Shakespeare wrote, "The quality of mercy is not strained." Our mercy will soon be tested.
Few Americans sense the approaching cloud of grief. It will sweep over our land as waves of soldiers return from war, wounded and dispirited by post-traumatic stress. Until now, civilians have been strangely exempt from sacrifice. The soldiers' work will end. Ours is just beginning.
If we supported the Iraq war, now let us show it. Help a soldier carry war's everlasting pain. If we were opposed, holding compassion more noble than war, now let us give that compassion to the warrior. Never again neglect the veteran, as we did after Viet Nam. And if we blame, let us blame the dreamers of this war who never fought, not the fighters who shoulder the nightmare.

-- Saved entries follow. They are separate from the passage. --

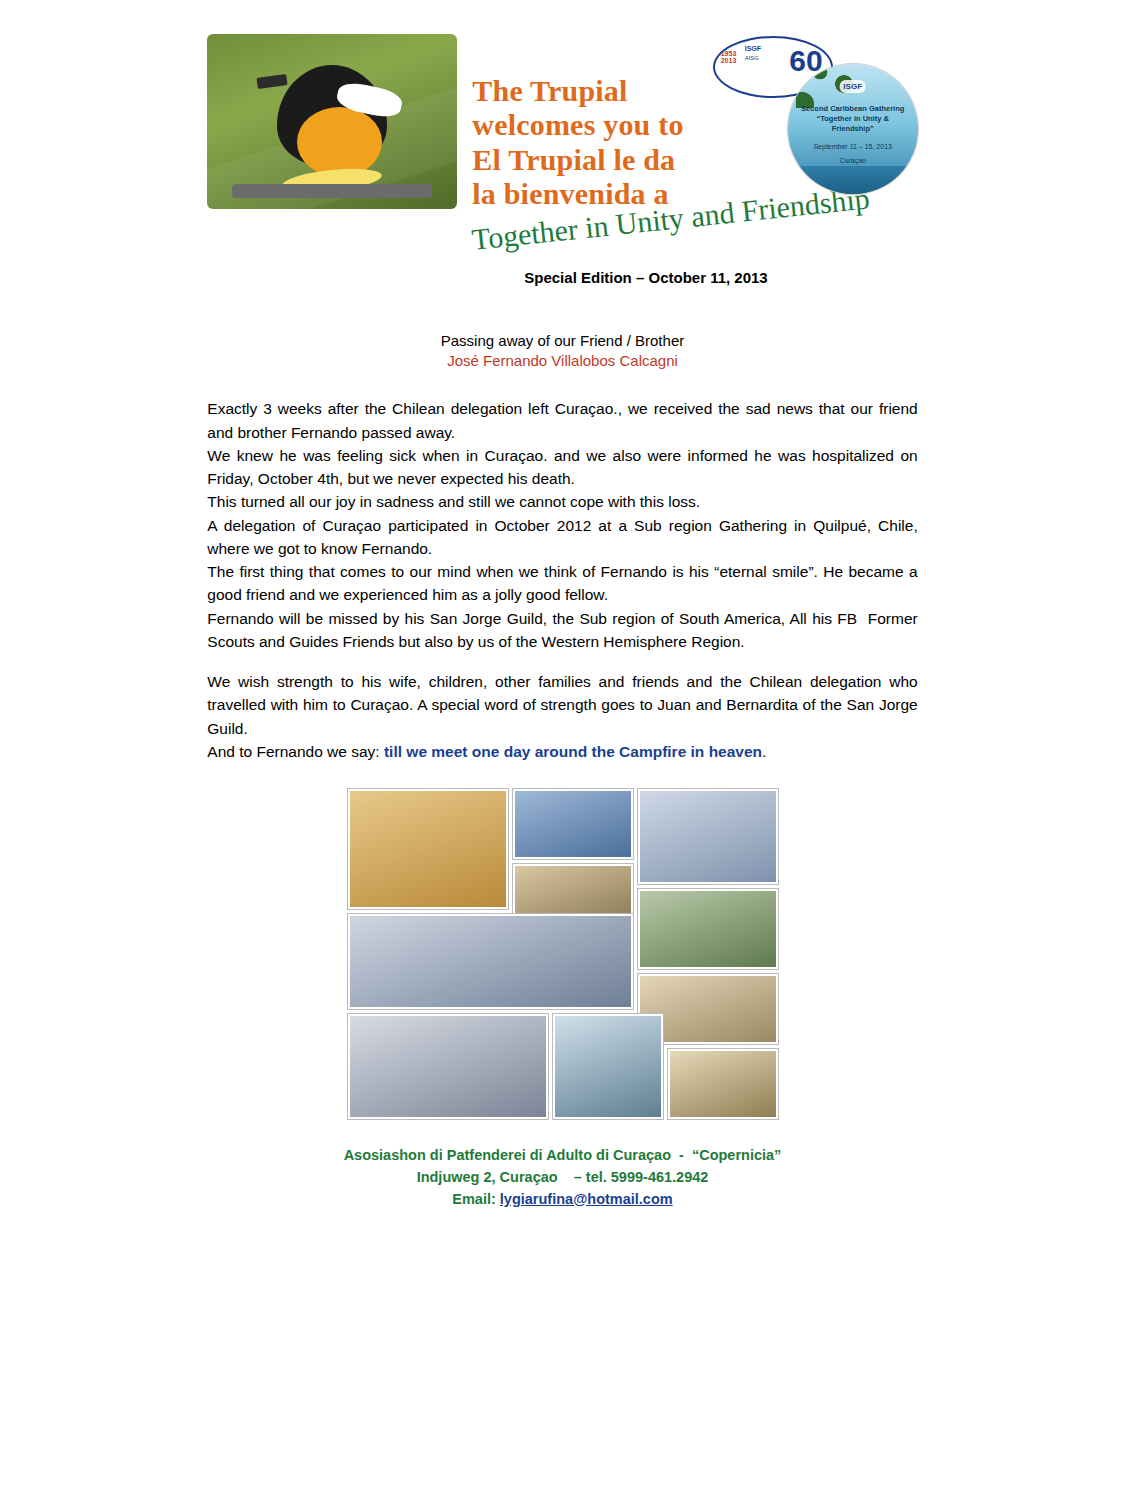The Trupial welcomes you to
El Trupial le da la bienvenida a
Together in Unity and Friendship
1953
2013
ISGF
AISG
60
ISGF
Second Caribbean Gathering
“Together in Unity & Friendship”
September 11 – 15, 2013
Curaçao
Special Edition – October 11, 2013
Passing away of our Friend / Brother
José Fernando Villalobos Calcagni
Exactly 3 weeks after the Chilean delegation left Curaçao., we received the sad news that our friend and brother Fernando passed away.
We knew he was feeling sick when in Curaçao. and we also were informed he was hospitalized on Friday, October 4th, but we never expected his death.
This turned all our joy in sadness and still we cannot cope with this loss.
A delegation of Curaçao participated in October 2012 at a Sub region Gathering in Quilpué, Chile, where we got to know Fernando.
The first thing that comes to our mind when we think of Fernando is his “eternal smile”. He became a good friend and we experienced him as a jolly good fellow.
Fernando will be missed by his San Jorge Guild, the Sub region of South America, All his FB Former Scouts and Guides Friends but also by us of the Western Hemisphere Region.
We wish strength to his wife, children, other families and friends and the Chilean delegation who travelled with him to Curaçao. A special word of strength goes to Juan and Bernardita of the San Jorge Guild.
And to Fernando we say: till we meet one day around the Campfire in heaven.
Asosiashon di Patfenderei di Adulto di Curaçao - “Copernicia”
Indjuweg 2, Curaçao – tel. 5999-461.2942
Email: lygiarufina@hotmail.com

Connect with a veteran's family. Share meals with them. Listen without judgment. Breathe a soldier's trouble into your heart. If they can't speak about it, don't abandon them to isolation. Keep returning to say, "I'm here for you." Walk along a beach beside them, skipping stones into silent water.
We are chastened yet wiser now, called not to the arrogance of empire, but the quality of mercy.
(First published in the Seattle Times, May 28, 2007)
I teach Old Testament and World Religion courses to soldier for college credit. It's a distance learning program, and most of my students are in Iraq. I ask them to write their own Psalms and Laments, using the ancient Hebrew literary forms and filling them with their own experience. The following 'Soldier's Lament' speaks for itself. It was written by a soldier who has been in the infantry for 16 years. Thank you, D.L.
A SOLDER’S LAMENT
Lord, be with me and watch over me, because those who plot my death are many and dangerous.
The dangers are many in this place where I dwell; home is so far away and the days are lonely.
The faces are strange and the language so different; hate can be seen in their eyes each day.
My family I have left, so that I can protect those who cannot protect themselves; but who protects me in this place that is not my home?
Trouble and death fill my heart, because this could possibly be my last day.
Lord, be with me and keep me safe; bless my courage and strength.
Keep my enemies away, dear Lord. Weaken their hearts' desire to rise up against me; cast down their will to fight; and make my strength endure their hatred.
You have never forsaken me; you keep me close to your bosom.
Bring me home to my wife and children, so that my eyes can see no more death and pain.
I have wept for friends you have called home to you, but your love has kept me here.
Strengthen my hope and courage, so that I can strike down my enemy.
I crave the courage to perform every day, but it is you, dear Lord, who feeds that hunger; I need to go on.
Strengthen my hope and courage so that I can strike down the wolf that stands at my door.
I feared death and wanted to cower; you comforted me, and became my sword and shield.
Let peace fall unto the children of Babylon, so that the Eagle may depart the unforgiving land.